# EDT pausieren



## Network (2. Okt 2012)

Hallo,

*Behauptung*
Ich hatte einen Tipp erhalten, dass es manchmal ganz hilfreich sein kann, den EDT bei Programmen die in einer Schleife laufen kurzzeitig zu pausieren um damit die Leistung des Programmes/des anderen Threads zu erhöhen.

*Beispiel*

Das Programm hat die typische Programmarchitektur eines Spieles.
Ein Thread läuft in einer Schleife und berechnet ständig alle Objekte neu.
Der andere Thread ist der EDT, dieser wird jetzt beispielsweise bei Fingerbewegungs-Events mit Thread.sleep(time in milliseconds); pausiert.

*Frage*

Was haltet ihr von der Behauptung?
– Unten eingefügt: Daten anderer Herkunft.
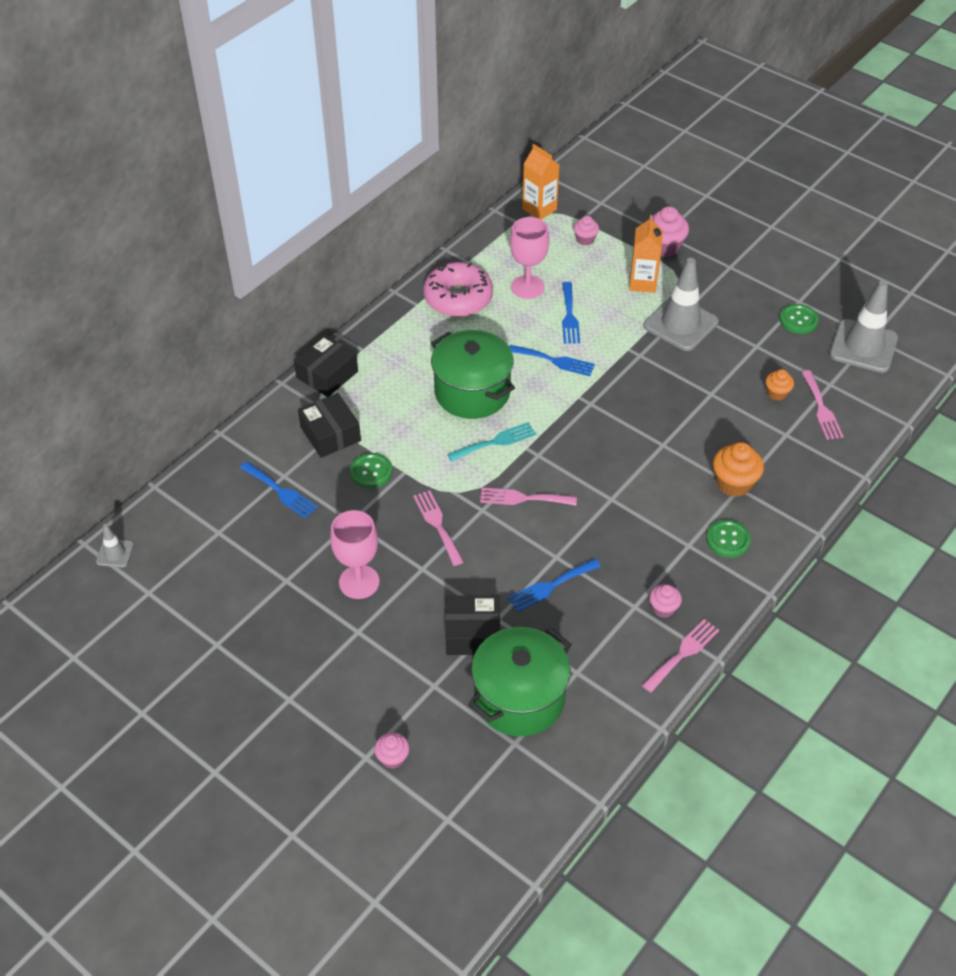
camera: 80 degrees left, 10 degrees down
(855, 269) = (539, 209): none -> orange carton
Sinnvoll oder Nonsense?
Selber Erfahrungen damit gemacht, oder logisch erdacht?

*Zuzügliche Information*
-> Android!
Wobei eine Aussage zu Computern selbst auch sehr hilfreich und interessant wäre.

Vielen Dank
Gruß
Net


----------



## schlingel (2. Okt 2012)

Absoluter Nonsense!. Was soll das bringen, außer dass dir das System die App abdreht. Der EDT in Android ist der UI-Thread. Wenn du den schlafen legst, passiert genau gar nichts mehr da alle Änderungen erst upgedated werden können wenn der UI-Thread aufwacht.

Abgesehen davon, checked das System ständig ob deine App noch reagiert. Tut sie das nicht, weil sie z.B. schläft, kommt der Dialog ob man die App force closen möchte oder warten möchte.

Im Gegenteil, es kann bei allen anderen Threads außer dem UI-Thread bzw. dem EDT-Thread Sinn machen diese schlafen zu legen. Z.B. bei einer GameLoop in der relativ wenig passiert würde ich immer ein paar ms schlafen gehen.


----------



## Network (2. Okt 2012)

Danke! Sehr hilfreich!

Gruß
Net


----------